[Image and design file data]

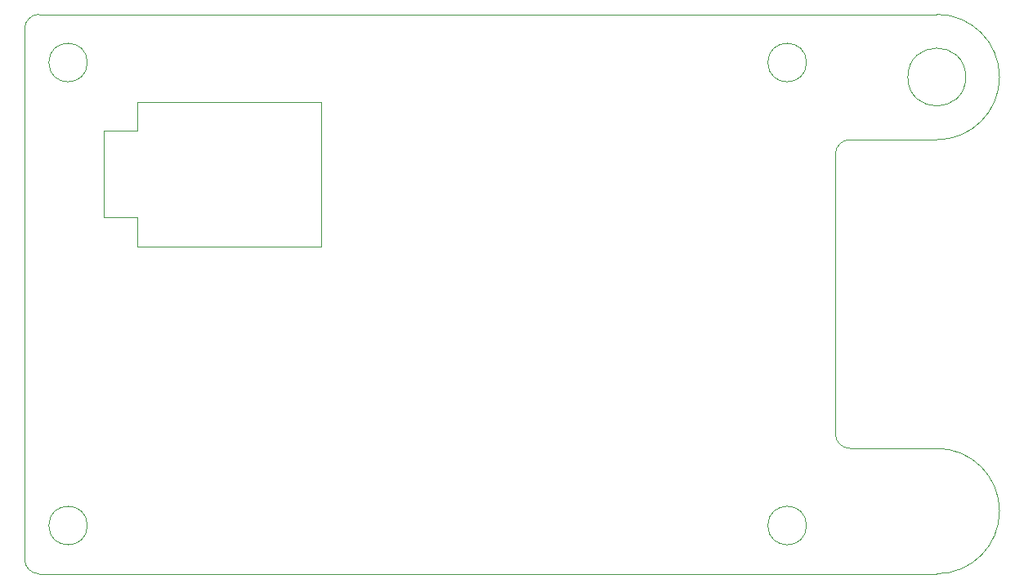
<source format=gbr>
%TF.GenerationSoftware,KiCad,Pcbnew,9.0.0*%
%TF.CreationDate,2025-03-22T20:49:06-07:00*%
%TF.ProjectId,DC33_Cnet_Badge_Main,44433333-5f43-46e6-9574-5f4261646765,rev?*%
%TF.SameCoordinates,Original*%
%TF.FileFunction,Profile,NP*%
%FSLAX46Y46*%
G04 Gerber Fmt 4.6, Leading zero omitted, Abs format (unit mm)*
G04 Created by KiCad (PCBNEW 9.0.0) date 2025-03-22 20:49:06*
%MOMM*%
%LPD*%
G01*
G04 APERTURE LIST*
%TA.AperFunction,Profile*%
%ADD10C,0.050000*%
%TD*%
G04 APERTURE END LIST*
D10*
X199000000Y-96500000D02*
G75*
G02*
X197500000Y-95000000I0J1500000D01*
G01*
X197500000Y-66000000D02*
G75*
G02*
X199000000Y-64500000I1500000J0D01*
G01*
X194500000Y-104500000D02*
G75*
G02*
X190500000Y-104500000I-2000000J0D01*
G01*
X190500000Y-104500000D02*
G75*
G02*
X194500000Y-104500000I2000000J0D01*
G01*
X197500000Y-51500000D02*
X208000000Y-51500000D01*
X208000000Y-51500000D02*
G75*
G02*
X208000000Y-64500000I0J-6500000D01*
G01*
X196000000Y-109500000D02*
X115000000Y-109500000D01*
X113500000Y-53000000D02*
G75*
G02*
X115000000Y-51500000I1500000J0D01*
G01*
X120000000Y-56500000D02*
G75*
G02*
X116000000Y-56500000I-2000000J0D01*
G01*
X116000000Y-56500000D02*
G75*
G02*
X120000000Y-56500000I2000000J0D01*
G01*
X120000000Y-104500000D02*
G75*
G02*
X116000000Y-104500000I-2000000J0D01*
G01*
X116000000Y-104500000D02*
G75*
G02*
X120000000Y-104500000I2000000J0D01*
G01*
X113500000Y-108000000D02*
X113500000Y-53000000D01*
X211000000Y-58000000D02*
G75*
G02*
X205000000Y-58000000I-3000000J0D01*
G01*
X205000000Y-58000000D02*
G75*
G02*
X211000000Y-58000000I3000000J0D01*
G01*
X115000000Y-51500000D02*
X197500000Y-51500000D01*
X194500000Y-56500000D02*
G75*
G02*
X190500000Y-56500000I-2000000J0D01*
G01*
X190500000Y-56500000D02*
G75*
G02*
X194500000Y-56500000I2000000J0D01*
G01*
X115000000Y-109500000D02*
G75*
G02*
X113500000Y-108000000I0J1500000D01*
G01*
X208000000Y-96500000D02*
X199000000Y-96500000D01*
X196000000Y-109500000D02*
X208000000Y-109500000D01*
X197500000Y-66000000D02*
X197500000Y-95000000D01*
X208000000Y-96500000D02*
G75*
G02*
X208000000Y-109500000I0J-6500000D01*
G01*
X199000000Y-64500000D02*
X208000000Y-64500000D01*
%TO.C,U1*%
X121680000Y-63570000D02*
X121680000Y-72570000D01*
X121680000Y-72570000D02*
X125130000Y-72570000D01*
X125130000Y-60570000D02*
X125130000Y-63570000D01*
X125130000Y-63570000D02*
X121680000Y-63570000D01*
X125130000Y-72570000D02*
X125130000Y-75570000D01*
X125130000Y-75570000D02*
X144180000Y-75570000D01*
X144180000Y-60570000D02*
X125130000Y-60570000D01*
X144180000Y-75570000D02*
X144180000Y-60570000D01*
%TD*%
M02*

</source>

-- PROBLEM REQUIREMENTS --
Transcribe exactly the lines from the one containing "X208000000Y-64500000D01*" through the end of the records, both included, and nothing else.

-- PROBLEM SOLUTION --
X208000000Y-64500000D01*
%TO.C,U1*%
X121680000Y-63570000D02*
X121680000Y-72570000D01*
X121680000Y-72570000D02*
X125130000Y-72570000D01*
X125130000Y-60570000D02*
X125130000Y-63570000D01*
X125130000Y-63570000D02*
X121680000Y-63570000D01*
X125130000Y-72570000D02*
X125130000Y-75570000D01*
X125130000Y-75570000D02*
X144180000Y-75570000D01*
X144180000Y-60570000D02*
X125130000Y-60570000D01*
X144180000Y-75570000D02*
X144180000Y-60570000D01*
%TD*%
M02*

</source>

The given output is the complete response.